Ein VPN Betrieb kostet Server und Bandbreite, irgendjemand bezahlt das. Bei kostenlosen Anbietern ist das oft der Nutzer selbst, durch Werbung, den Verkauf von Nutzungsdaten oder schwächere Verschlüsselung. Kostenpflichtige Anbieter wie Proton VPN oder Mullvad finanzieren sich stattdessen direkt über die Abogebühr, das ist kein Werbehinweis, sondern schlicht ein anderes, transparenteres Geschäftsmodell, das in der Regel mit weniger Kompromissen bei Datenschutz und Sicherheit einhergeht.
Ein sehr langes Passwort kann ich überall wiederverwenden.
Die Länge schützt vor Erraten, nicht vor einem Datenleck bei einem einzelnen Dienst. Wird es dort gestohlen, sind sofort alle Konten mit demselben Passwort gefährdet.
Ich erkenne Phishing E Mails immer sofort, mir passiert das nicht.
Moderne Phishing Mails sind oft täuschend echt gestaltet und nutzen gezielt Stress oder Zeitdruck aus. Selbst erfahrene Personen fallen darauf herein, wenn sie unaufmerksam oder abgelenkt sind, das ist keine Frage von Dummheit.
Ein Update kann warten, es ändert doch nur Kleinigkeiten.

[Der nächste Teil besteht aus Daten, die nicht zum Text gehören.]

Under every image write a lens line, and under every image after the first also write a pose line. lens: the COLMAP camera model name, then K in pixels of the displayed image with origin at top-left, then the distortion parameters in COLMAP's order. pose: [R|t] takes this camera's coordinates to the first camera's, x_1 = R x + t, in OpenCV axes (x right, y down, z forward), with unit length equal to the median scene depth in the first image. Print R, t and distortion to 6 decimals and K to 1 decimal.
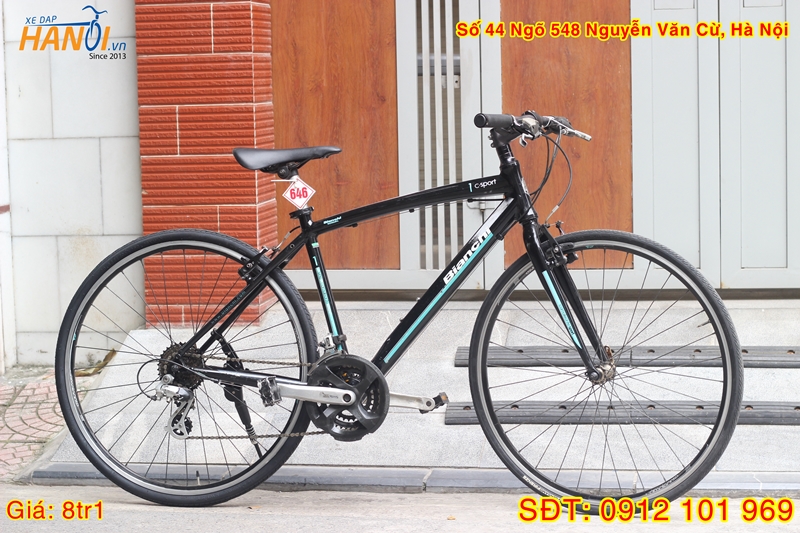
lens RADIAL K [[1898.7, 0, 392.6], [0, 1898.7, 265.7], [0, 0, 1]] dist [-0.076670, 0.000000]
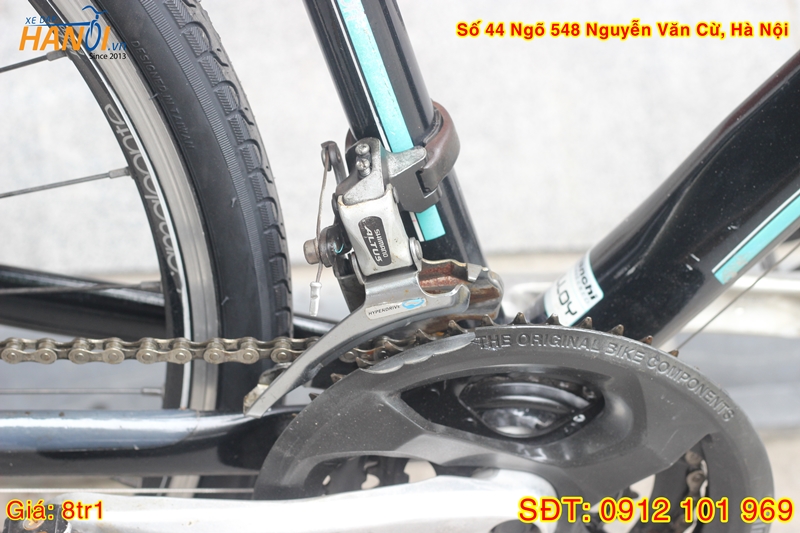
lens RADIAL K [[1898.7, 0, 399.9], [0, 1898.7, 264.7], [0, 0, 1]] dist [-0.076670, 0.000000]
pose [[0.966104, -0.169389, 0.194806, -0.060570], [0.003549, 0.763264, 0.646077, -0.053733], [-0.258127, -0.623486, 0.737994, 0.875894]]
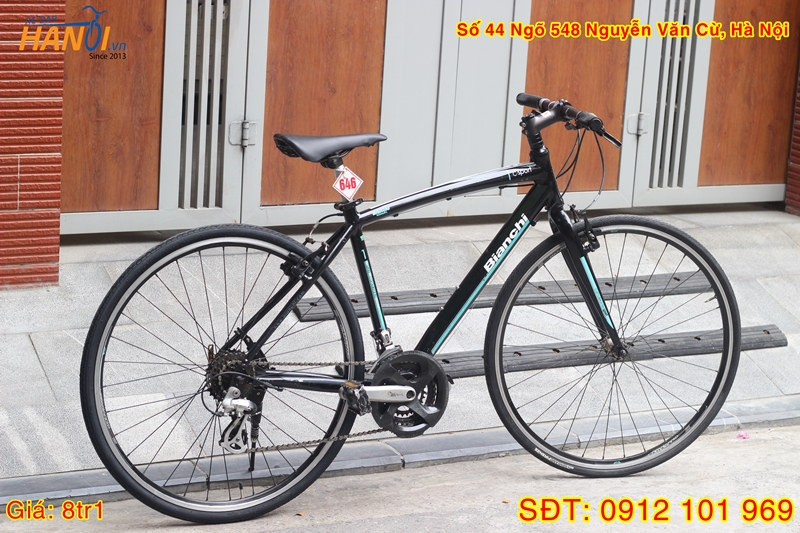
lens RADIAL K [[1898.7, 0, 400.4], [0, 1898.7, 264.7], [0, 0, 1]] dist [-0.076670, 0.000000]
pose [[0.786612, -0.067994, 0.613692, -0.611802], [-0.016566, 0.991236, 0.131058, -0.122561], [-0.617225, -0.113258, 0.778592, 0.241703]]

Viele Updates schließen aktiv ausgenutzte Sicherheitslücken. Je länger ein System ungepatcht bleibt, desto länger steht diese Tür offen.

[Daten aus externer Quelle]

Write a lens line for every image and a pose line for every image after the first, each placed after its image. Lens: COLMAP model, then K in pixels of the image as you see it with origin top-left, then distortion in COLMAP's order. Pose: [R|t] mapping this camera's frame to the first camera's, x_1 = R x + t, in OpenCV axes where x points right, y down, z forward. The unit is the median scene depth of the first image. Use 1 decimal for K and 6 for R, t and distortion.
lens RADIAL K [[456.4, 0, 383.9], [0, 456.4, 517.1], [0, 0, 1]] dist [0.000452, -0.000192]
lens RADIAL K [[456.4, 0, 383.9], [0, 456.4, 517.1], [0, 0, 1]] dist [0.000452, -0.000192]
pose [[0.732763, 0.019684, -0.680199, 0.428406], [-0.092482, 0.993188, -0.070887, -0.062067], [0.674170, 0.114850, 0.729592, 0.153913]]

Häufiges Passwort Ändern macht mich automatisch sicherer.
Erzwungener, regelmäßiger Wechsel ohne Anlass führt in der Praxis oft zu schwächeren, leicht abgewandelten Passwörtern. Ein einziges starkes, einzigartiges Passwort mit Zwei Faktor Anmeldung ist wirksamer.
Zwei Faktor Anmeldung per SMS ist genauso sicher wie eine App.

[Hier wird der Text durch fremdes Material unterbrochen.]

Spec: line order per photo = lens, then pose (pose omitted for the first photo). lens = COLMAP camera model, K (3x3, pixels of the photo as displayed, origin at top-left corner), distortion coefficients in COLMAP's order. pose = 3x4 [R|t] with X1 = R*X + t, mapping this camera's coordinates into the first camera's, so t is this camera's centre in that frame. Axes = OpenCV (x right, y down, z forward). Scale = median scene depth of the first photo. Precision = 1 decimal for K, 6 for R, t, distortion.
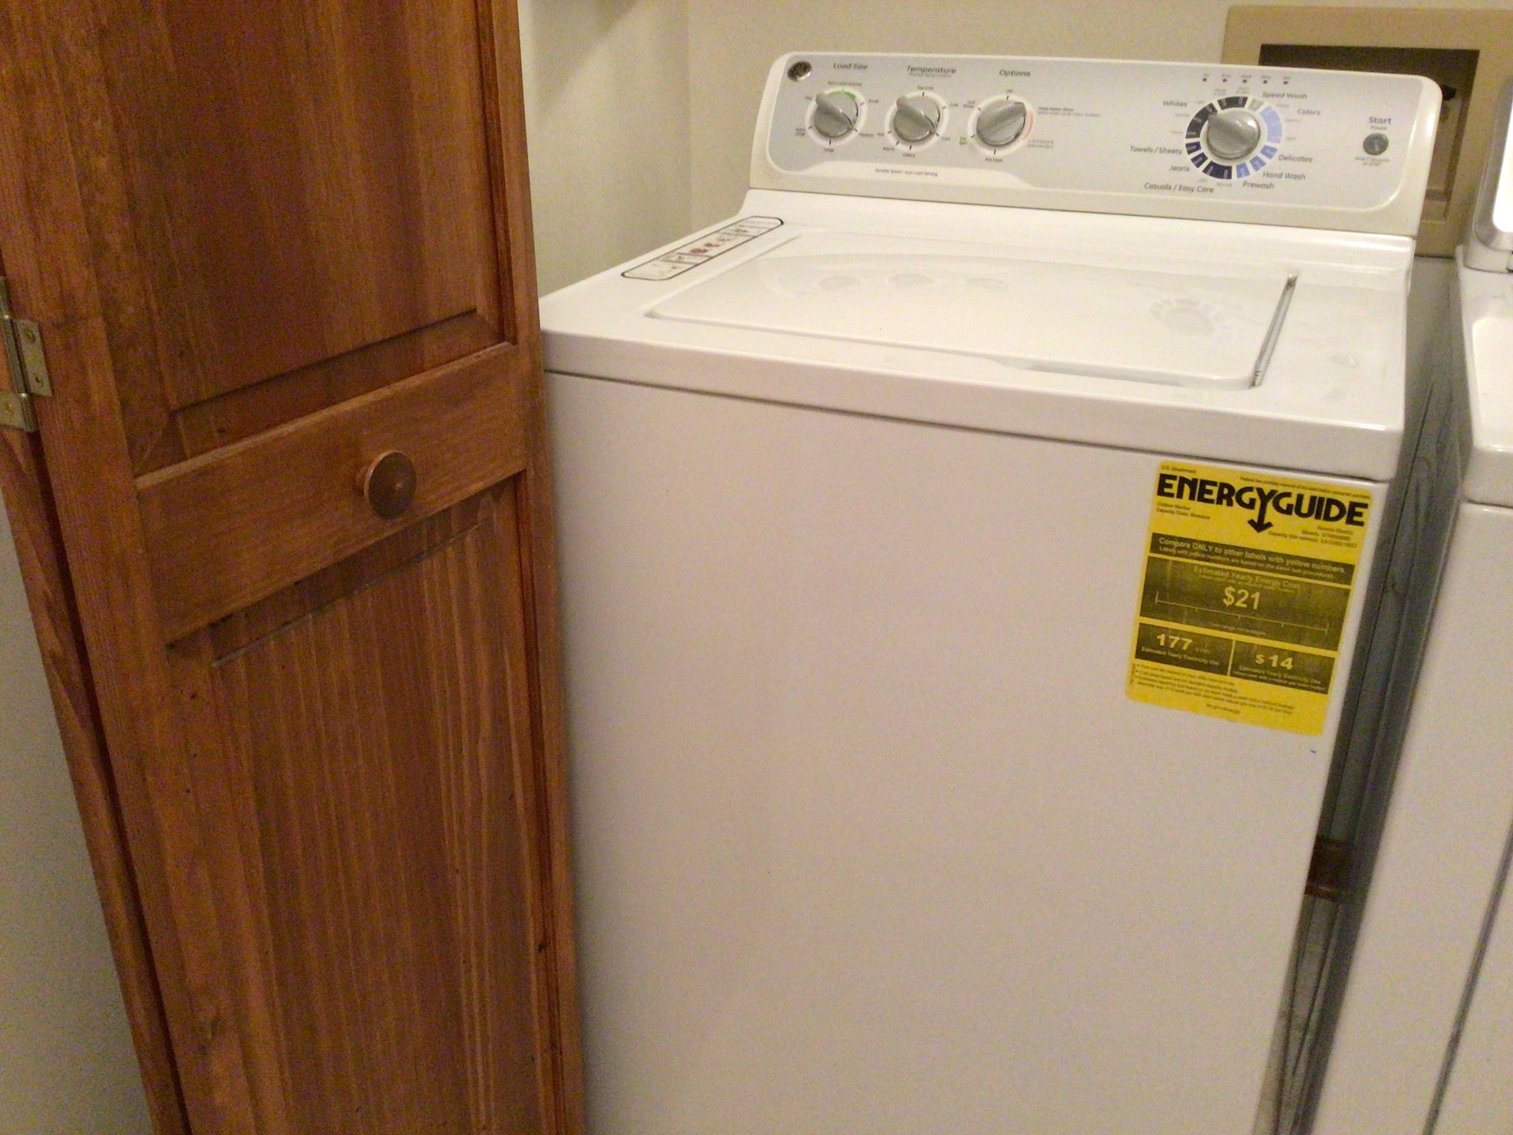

SMS Codes lassen sich durch SIM Swapping abfangen. Eine Authenticator App oder ein Hardware Schlüssel gelten als deutlich widerstandsfähiger.
Ein Antivirus Programm schützt vollständig.
Ein Virenschutz senkt das Risiko, ersetzt aber nicht dein eigenes Verhalten. Updates, starke Passwörter und Vorsicht bei Links bleiben genauso wichtig.
Eine Website mit HTTPS und Schloss Symbol ist automatisch vertrauenswürdig.
HTTPS verschlüsselt nur die Verbindung zwischen dir und dem Server, es sagt nichts darüber aus, wer diesen Server betreibt. Auch gut gemachte Phishing Seiten nutzen längst ganz selbstverständlich HTTPS.
Firewalls sind nur für Unternehmen wichtig.
Auch private Router und Computer profitieren von einer aktiven Firewall, sie blockiert unerwünschte Verbindungsversuche aus dem Internet, unabhängig von der Größe des Netzwerks.
Meine kleine, private Website ist kein Angriffsziel.
Automatisierte Angriffe und Scans durchsuchen das gesamte Internet wahllos nach bekannten Schwachstellen, unabhängig davon, wie bekannt oder klein eine Seite ist.
Ein Passwort mit Sonderzeichen wie @ oder ! ist automatisch sicher.
Vorhersehbare Muster wie ein großes A am Anfang und ein Ausrufezeichen am Ende bringen kaum zusätzlichen Schutz. Entscheidend ist vor allem die Länge und dass das Passwort nicht erratbar ist, nicht ein einzelnes Sonderzeichen an gewohnter Stelle.
Meine Cloud synchronisiert alles, ich brauche kein separates Backup.
Synchronisation ist kein Backup. Löschst oder verschlüsselst du eine Datei versehentlich, etwa durch Ransomware, wird genau das in der Regel sofort in die Cloud mit übertragen. Ein echtes Backup ist zeitlich versetzt und unabhängig davon.
Der Inkognito Modus macht mich im Internet unsichtbar.
Er speichert nur auf deinem eigenen Gerät keinen Verlauf. Dein Internetanbieter und besuchte Websites sehen deine Aktivität trotzdem weiterhin.
Öffentliches WLAN ist unbedenklich, solange die Website HTTPS nutzt.
HTTPS schützt den Inhalt der Verbindung, verrät aber nicht automatisch alles. Metadaten wie besuchte Domains können in unsicheren Netzwerken trotzdem sichtbar sein, ein VPN schließt diese Lücke zusätzlich.
Eine App aus dem offiziellen App Store ist immer sicher.
Offizielle App Stores prüfen Apps, das schließt schädliche oder schlecht gesicherte Apps aber nicht vollständig aus. Immer wieder schaffen es problematische Apps trotzdem hindurch, ein Blick auf Berechtigungen und Bewertungen bleibt sinnvoll.
Apple Geräte können nicht gehackt werden.
Kein System ist unangreifbar. Mac und iPhone werden seltener angegriffen, weil sie einen kleineren Marktanteil haben, nicht weil sie technisch unverwundbar wären.